Before proceeding to the proof, we will find it useful to define:
\begin{align*}
\displaystyle
\hat{\phi}^\val_y(f^s) &= \frac{1}{\hat{\pi}^{t,\val}_y}\frac{1}{n^\val}\sum_{(x', y') \in S^{\val}}  p_y^t(x')\,\ell\left( y , f^s(x') \right).
\end{align*}
We then state a useful lemma.

Problem requirements: Swap "lemma" for "proposition" in the proof setup, copying it from "Before proceeding to" through "a useful lemma.". None of the material is needed.

Dataset content:
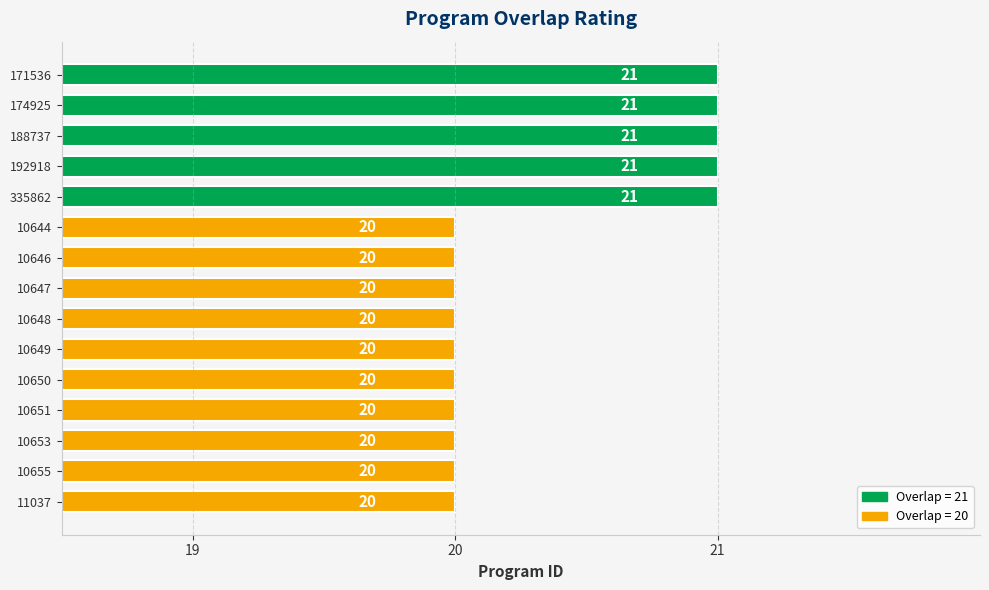

What is the ratio of the value at 10653 to the value at 10644?

1.0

Output:
Before proceeding to the proof, we will find it useful to define:
\begin{align*}
\displaystyle
\hat{\phi}^\val_y(f^s) &= \frac{1}{\hat{\pi}^{t,\val}_y}\frac{1}{n^\val}\sum_{(x', y') \in S^{\val}}  p_y^t(x')\,\ell\left( y , f^s(x') \right).
\end{align*}
We then state a useful proposition.